→ Given records

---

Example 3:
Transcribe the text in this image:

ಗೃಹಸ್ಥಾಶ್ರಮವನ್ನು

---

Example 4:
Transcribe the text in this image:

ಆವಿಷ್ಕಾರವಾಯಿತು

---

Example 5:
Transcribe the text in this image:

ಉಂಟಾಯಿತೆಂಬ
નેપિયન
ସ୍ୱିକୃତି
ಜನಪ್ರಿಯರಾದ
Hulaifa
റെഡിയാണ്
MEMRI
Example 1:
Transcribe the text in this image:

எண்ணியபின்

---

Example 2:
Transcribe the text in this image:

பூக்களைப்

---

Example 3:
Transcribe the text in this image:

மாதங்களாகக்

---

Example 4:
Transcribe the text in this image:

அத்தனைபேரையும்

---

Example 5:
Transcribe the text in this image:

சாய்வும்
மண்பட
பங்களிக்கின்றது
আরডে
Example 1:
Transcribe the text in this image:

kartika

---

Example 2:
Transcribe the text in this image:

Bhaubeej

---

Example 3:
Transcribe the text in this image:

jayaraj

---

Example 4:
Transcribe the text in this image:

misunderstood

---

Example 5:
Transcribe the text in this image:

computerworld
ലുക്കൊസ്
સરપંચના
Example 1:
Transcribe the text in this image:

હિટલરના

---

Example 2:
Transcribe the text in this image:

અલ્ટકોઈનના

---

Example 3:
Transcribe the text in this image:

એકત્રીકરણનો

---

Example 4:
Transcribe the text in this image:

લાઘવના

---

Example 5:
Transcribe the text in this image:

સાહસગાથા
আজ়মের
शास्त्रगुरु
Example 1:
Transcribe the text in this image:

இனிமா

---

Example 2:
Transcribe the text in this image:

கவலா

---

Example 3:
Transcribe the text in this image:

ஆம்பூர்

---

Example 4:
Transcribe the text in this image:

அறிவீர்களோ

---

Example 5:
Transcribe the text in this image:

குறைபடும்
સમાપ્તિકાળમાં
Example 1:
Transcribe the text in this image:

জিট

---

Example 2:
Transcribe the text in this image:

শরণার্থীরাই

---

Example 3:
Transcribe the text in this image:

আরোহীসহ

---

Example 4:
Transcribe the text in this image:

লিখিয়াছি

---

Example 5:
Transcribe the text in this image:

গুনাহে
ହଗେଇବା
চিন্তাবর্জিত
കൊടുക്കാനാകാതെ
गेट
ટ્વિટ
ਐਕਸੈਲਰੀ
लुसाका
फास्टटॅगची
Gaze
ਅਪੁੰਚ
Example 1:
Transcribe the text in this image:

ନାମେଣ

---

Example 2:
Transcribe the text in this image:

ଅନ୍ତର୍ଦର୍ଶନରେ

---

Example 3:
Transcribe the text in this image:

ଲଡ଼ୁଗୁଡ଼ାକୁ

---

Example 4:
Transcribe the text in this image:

→ Goal of the exercise
Make an exact copy of every record in the listing.

→ Solution to this problem
---

Example 3:
Transcribe the text in this image:

ಗೃಹಸ್ಥಾಶ್ರಮವನ್ನು

---

Example 4:
Transcribe the text in this image:

ಆವಿಷ್ಕಾರವಾಯಿತು

---

Example 5:
Transcribe the text in this image:

ಉಂಟಾಯಿತೆಂಬ
નેપિયન
ସ୍ୱିକୃତି
ಜನಪ್ರಿಯರಾದ
Hulaifa
റെഡിയാണ്
MEMRI
Example 1:
Transcribe the text in this image:

எண்ணியபின்

---

Example 2:
Transcribe the text in this image:

பூக்களைப்

---

Example 3:
Transcribe the text in this image:

மாதங்களாகக்

---

Example 4:
Transcribe the text in this image:

அத்தனைபேரையும்

---

Example 5:
Transcribe the text in this image:

சாய்வும்
மண்பட
பங்களிக்கின்றது
আরডে
Example 1:
Transcribe the text in this image:

kartika

---

Example 2:
Transcribe the text in this image:

Bhaubeej

---

Example 3:
Transcribe the text in this image:

jayaraj

---

Example 4:
Transcribe the text in this image:

misunderstood

---

Example 5:
Transcribe the text in this image:

computerworld
ലുക്കൊസ്
સરપંચના
Example 1:
Transcribe the text in this image:

હિટલરના

---

Example 2:
Transcribe the text in this image:

અલ્ટકોઈનના

---

Example 3:
Transcribe the text in this image:

એકત્રીકરણનો

---

Example 4:
Transcribe the text in this image:

લાઘવના

---

Example 5:
Transcribe the text in this image:

સાહસગાથા
আজ়মের
शास्त्रगुरु
Example 1:
Transcribe the text in this image:

இனிமா

---

Example 2:
Transcribe the text in this image:

கவலா

---

Example 3:
Transcribe the text in this image:

ஆம்பூர்

---

Example 4:
Transcribe the text in this image:

அறிவீர்களோ

---

Example 5:
Transcribe the text in this image:

குறைபடும்
સમાપ્તિકાળમાં
Example 1:
Transcribe the text in this image:

জিট

---

Example 2:
Transcribe the text in this image:

শরণার্থীরাই

---

Example 3:
Transcribe the text in this image:

আরোহীসহ

---

Example 4:
Transcribe the text in this image:

লিখিয়াছি

---

Example 5:
Transcribe the text in this image:

গুনাহে
ହଗେଇବା
চিন্তাবর্জিত
കൊടുക്കാനാകാതെ
गेट
ટ્વિટ
ਐਕਸੈਲਰੀ
लुसाका
फास्टटॅगची
Gaze
ਅਪੁੰਚ
Example 1:
Transcribe the text in this image:

ନାମେଣ

---

Example 2:
Transcribe the text in this image:

ଅନ୍ତର୍ଦର୍ଶନରେ

---

Example 3:
Transcribe the text in this image:

ଲଡ଼ୁଗୁଡ଼ାକୁ

---

Example 4:
Transcribe the text in this image:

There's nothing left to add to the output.